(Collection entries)
— start —

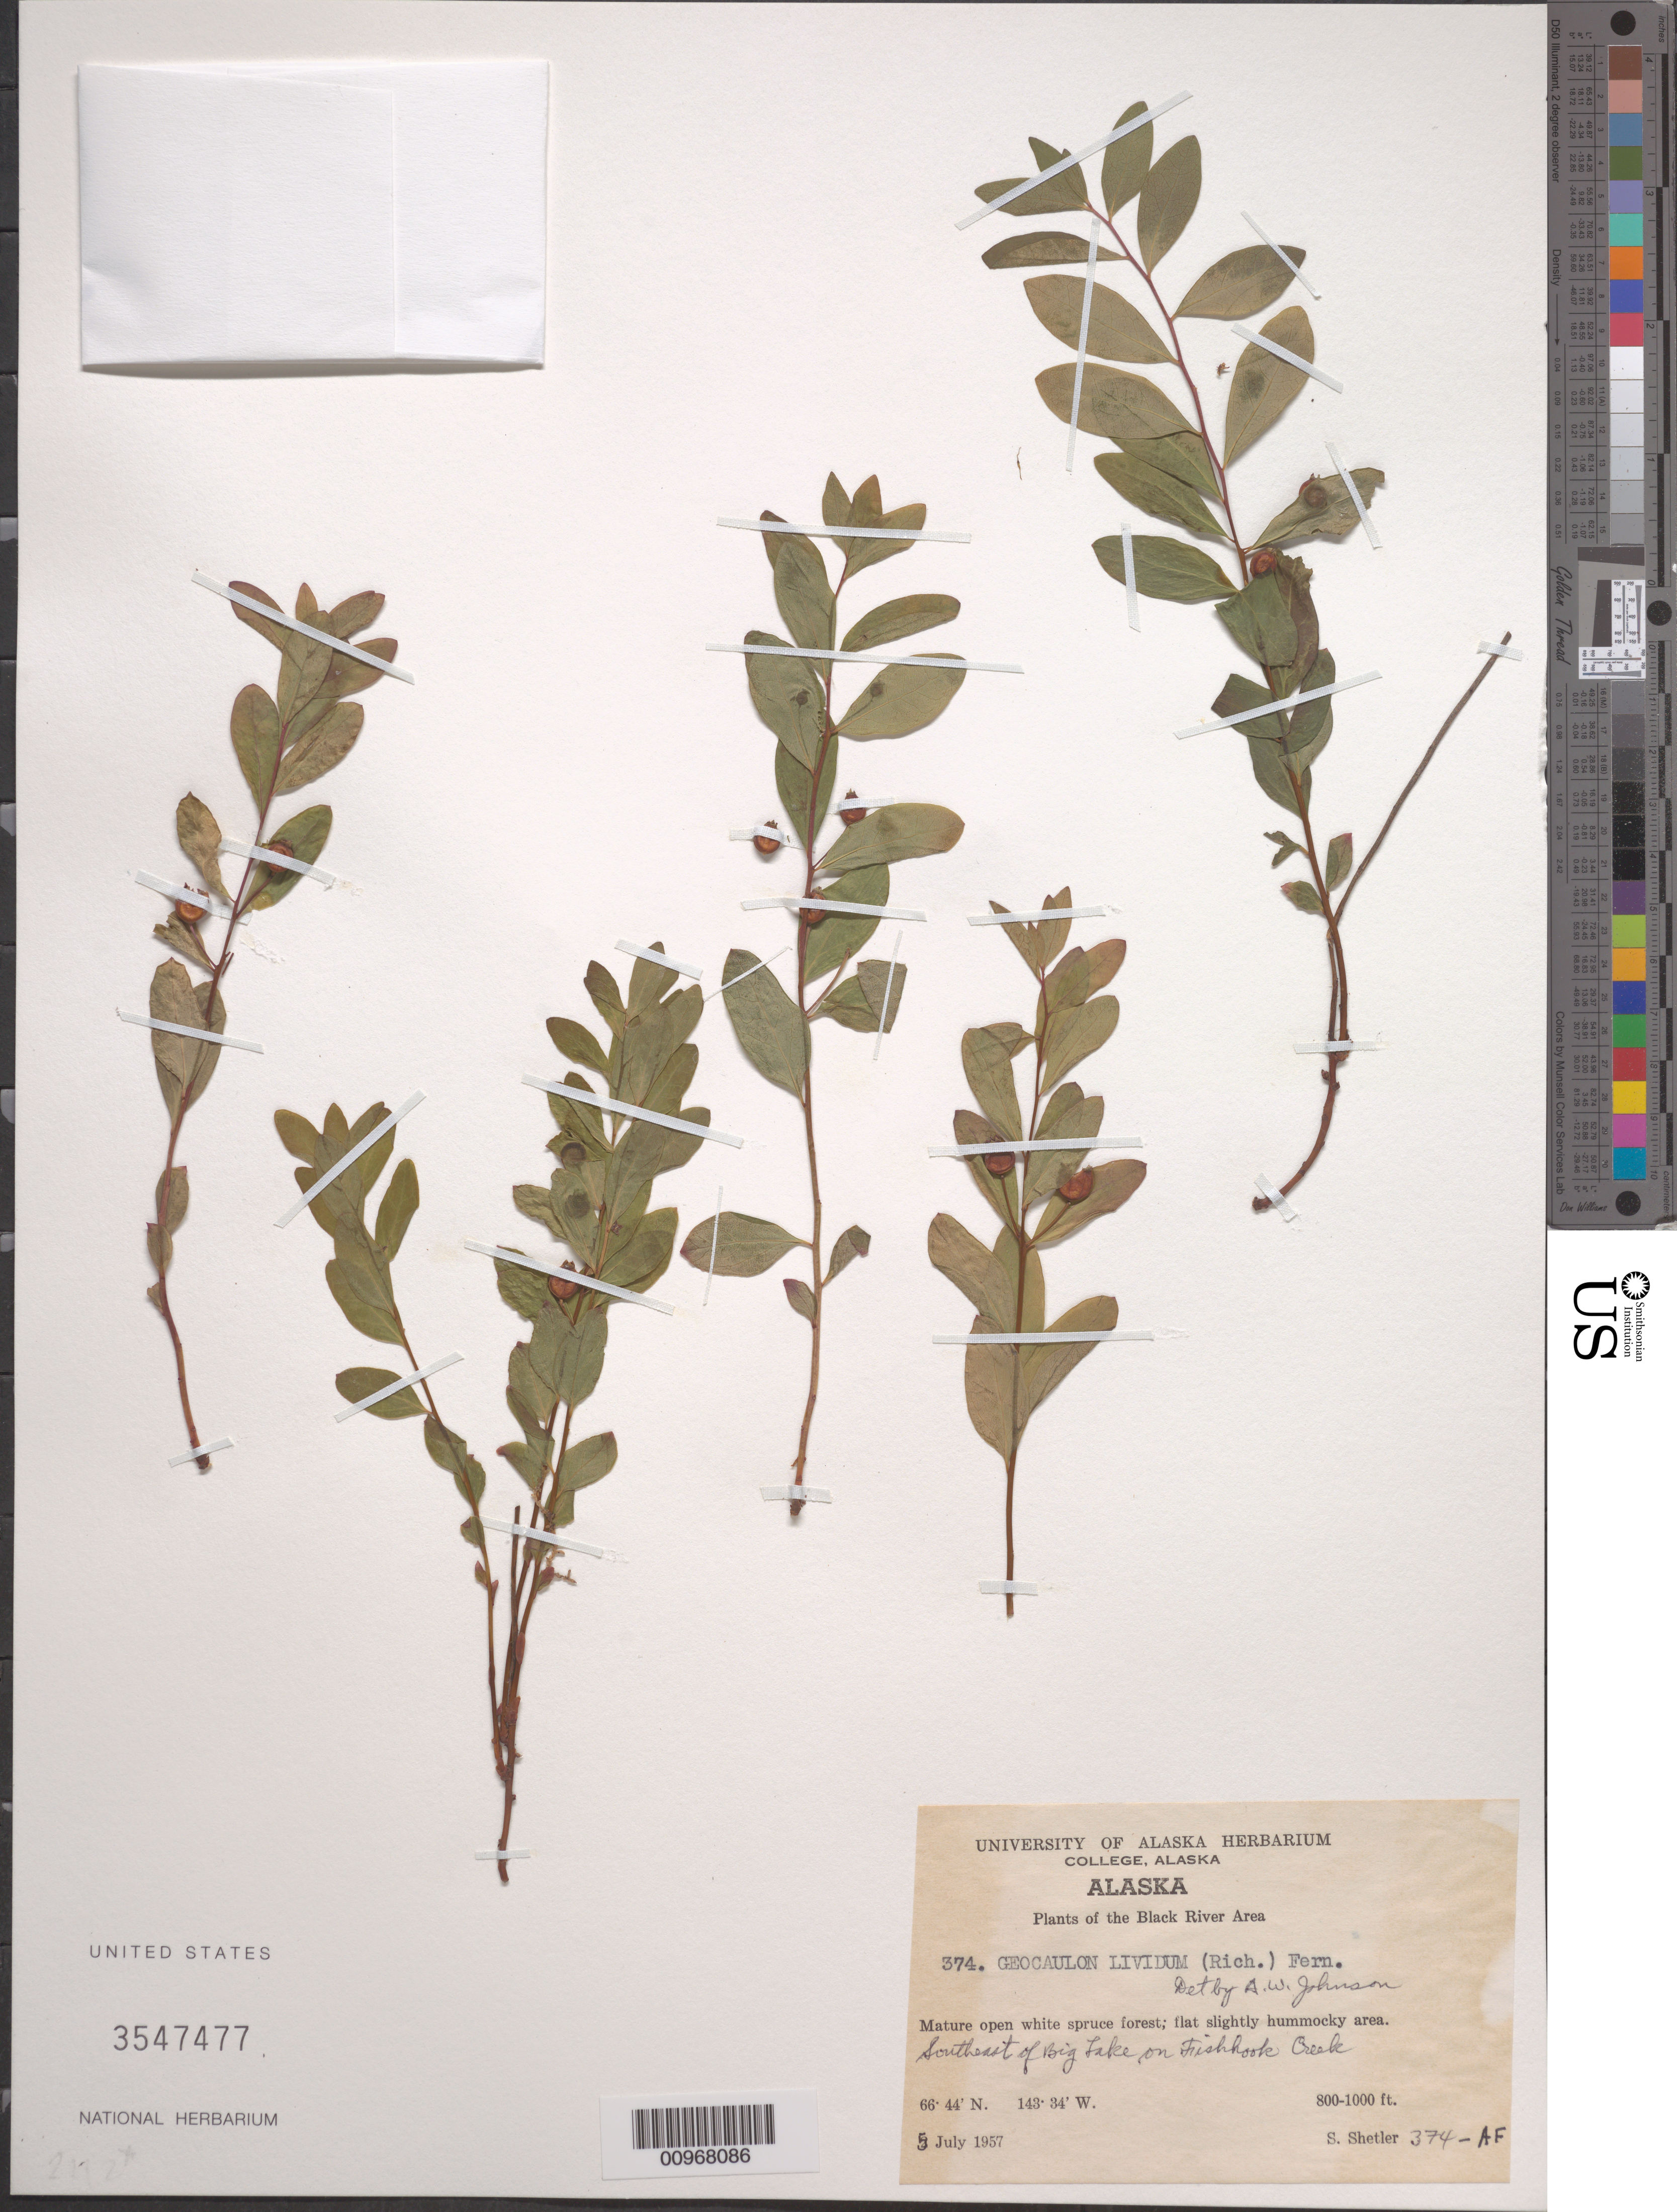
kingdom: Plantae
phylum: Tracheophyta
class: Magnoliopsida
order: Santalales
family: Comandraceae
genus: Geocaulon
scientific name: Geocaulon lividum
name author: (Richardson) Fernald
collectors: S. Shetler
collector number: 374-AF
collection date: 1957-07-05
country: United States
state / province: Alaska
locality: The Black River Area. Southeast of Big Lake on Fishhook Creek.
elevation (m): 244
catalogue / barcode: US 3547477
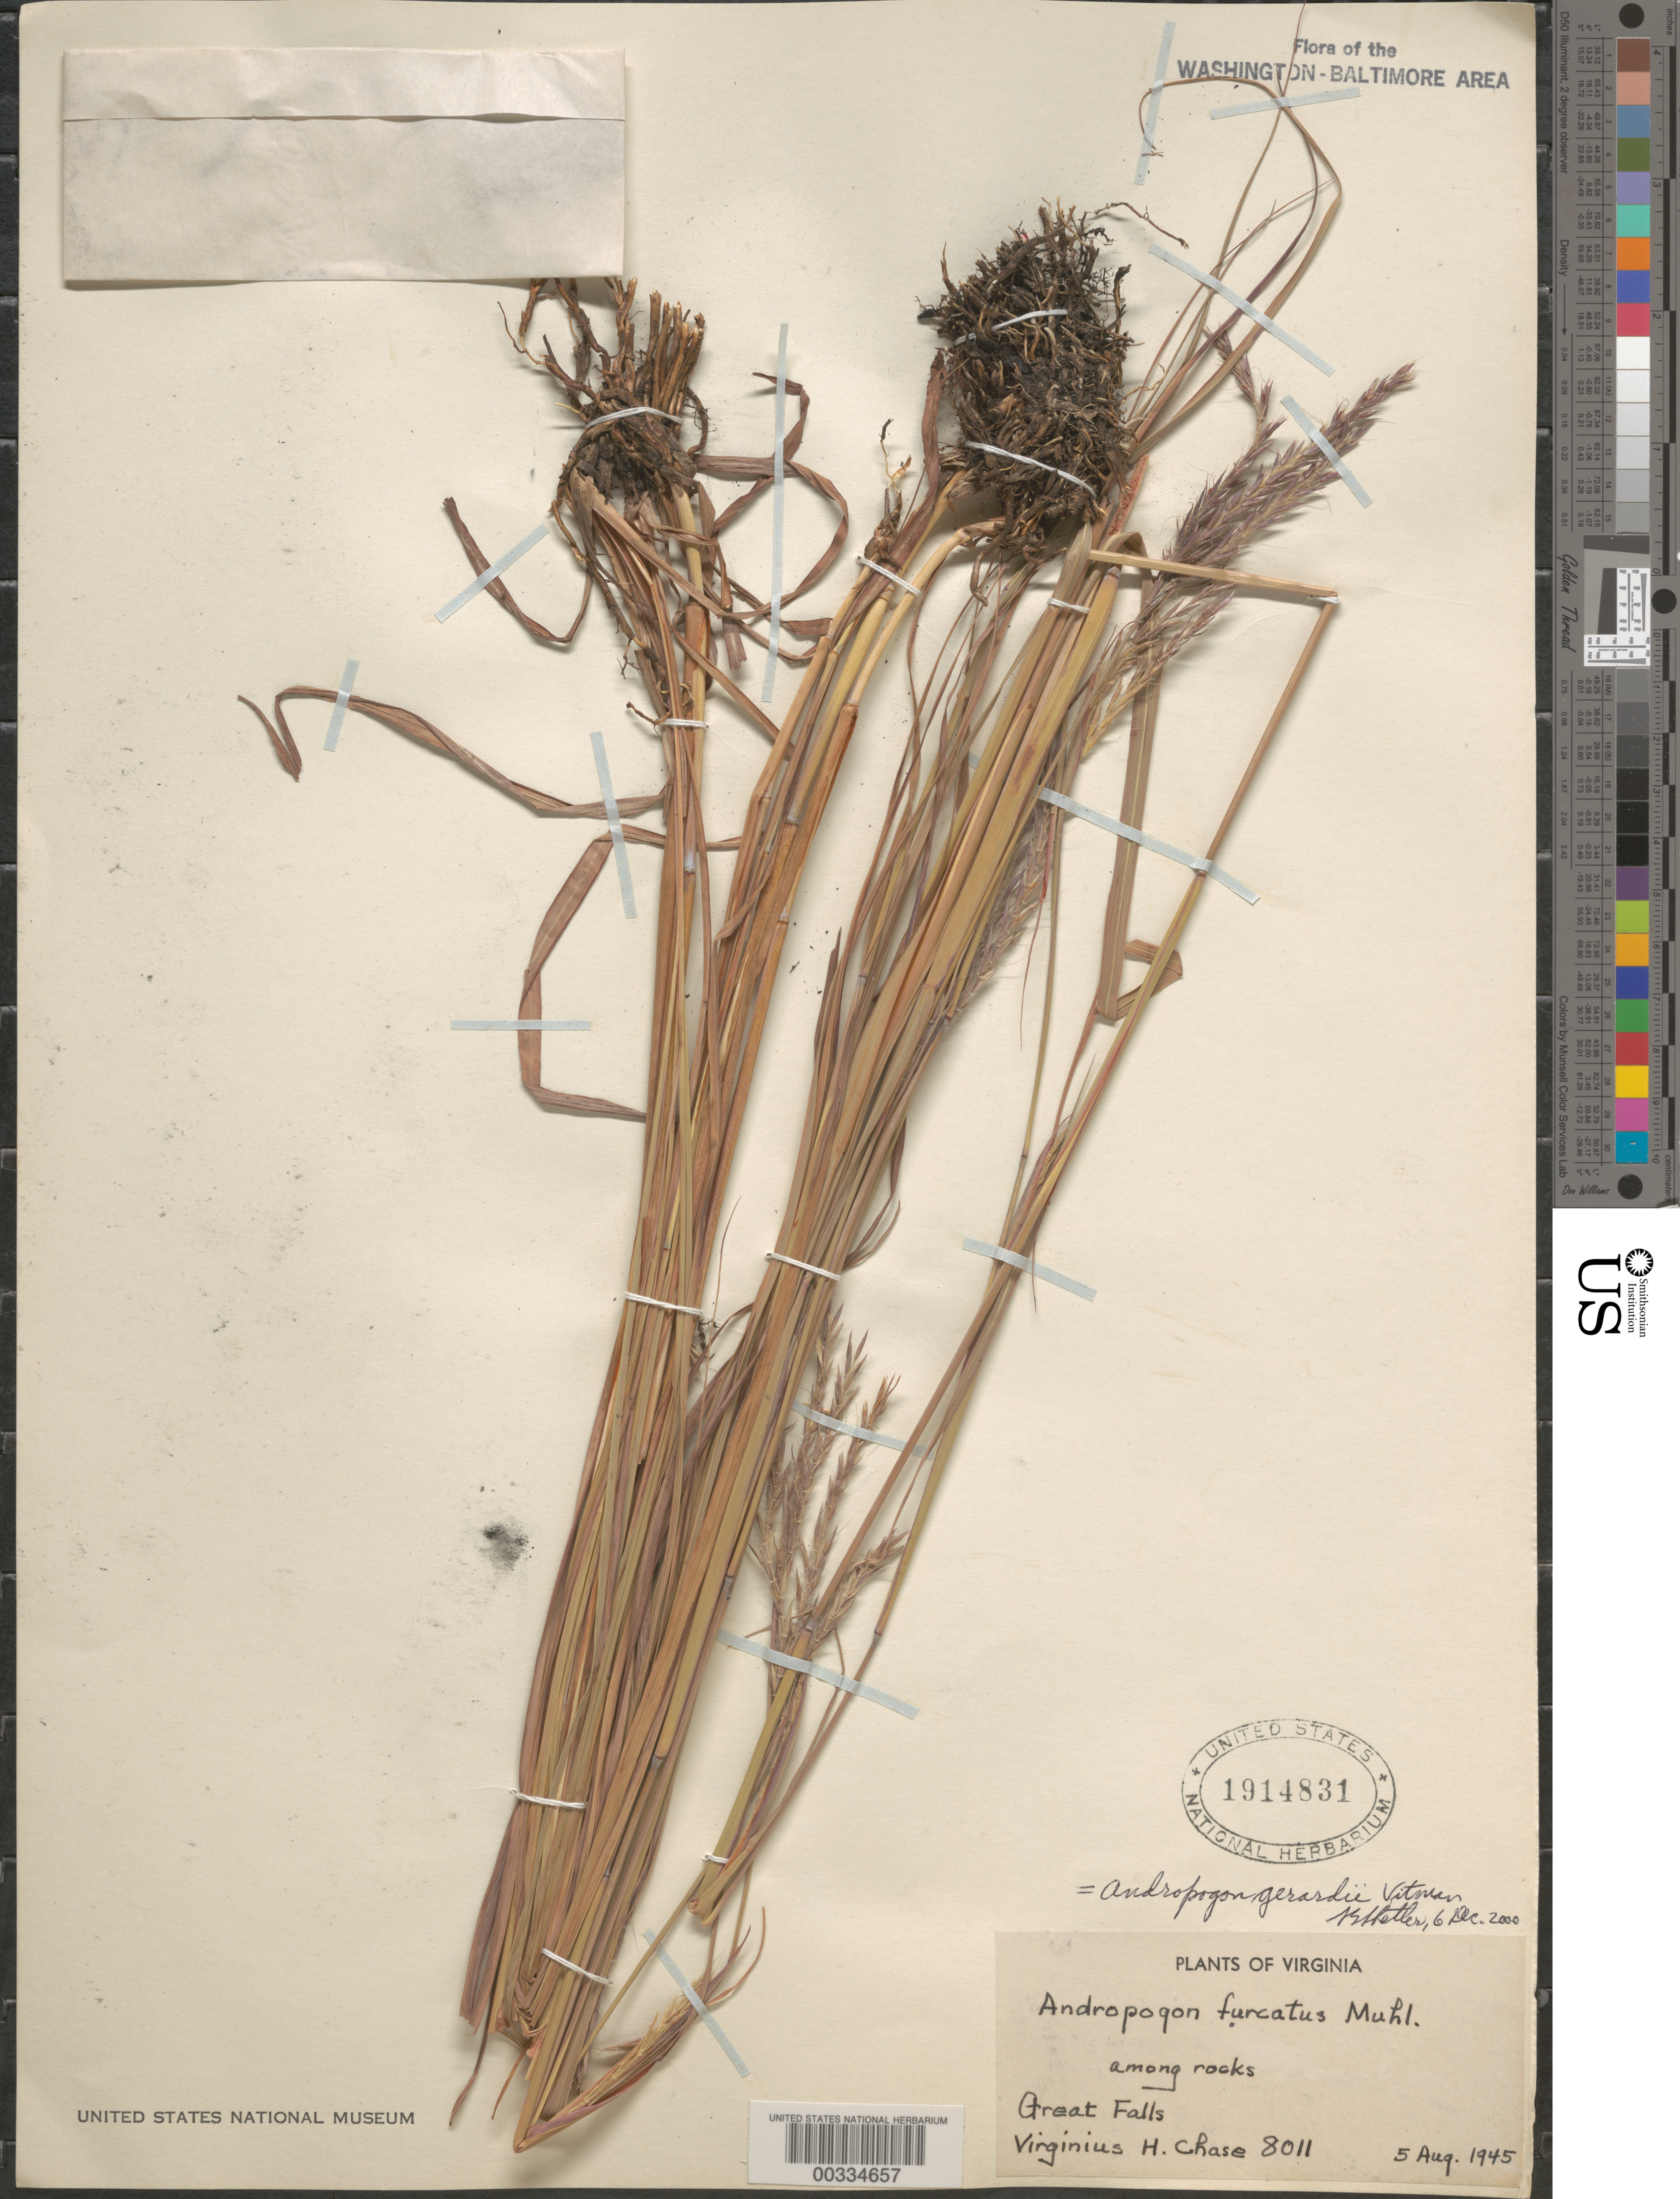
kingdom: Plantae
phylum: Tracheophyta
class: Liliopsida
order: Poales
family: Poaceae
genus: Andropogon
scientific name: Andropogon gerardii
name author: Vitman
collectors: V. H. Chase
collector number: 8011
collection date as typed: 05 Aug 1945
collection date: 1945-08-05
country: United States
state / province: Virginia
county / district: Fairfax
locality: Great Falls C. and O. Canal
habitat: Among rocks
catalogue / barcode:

— end —

= WHAT YOU WILL DO =
Copy all of the items above word for word, leaving out the pictures.

= EXERCISE RESPONSE =
kingdom: Plantae
phylum: Tracheophyta
class: Magnoliopsida
order: Santalales
family: Comandraceae
genus: Geocaulon
scientific name: Geocaulon lividum
name author: (Richardson) Fernald
collectors: S. Shetler
collector number: 374-AF
collection date: 1957-07-05
country: United States
state / province: Alaska
locality: The Black River Area. Southeast of Big Lake on Fishhook Creek.
elevation (m): 244
catalogue / barcode: US 3547477
kingdom: Plantae
phylum: Tracheophyta
class: Liliopsida
order: Poales
family: Poaceae
genus: Andropogon
scientific name: Andropogon gerardii
name author: Vitman
collectors: V. H. Chase
collector number: 8011
collection date as typed: 05 Aug 1945
collection date: 1945-08-05
country: United States
state / province: Virginia
county / district: Fairfax
locality: Great Falls C. and O. Canal
habitat: Among rocks
catalogue / barcode:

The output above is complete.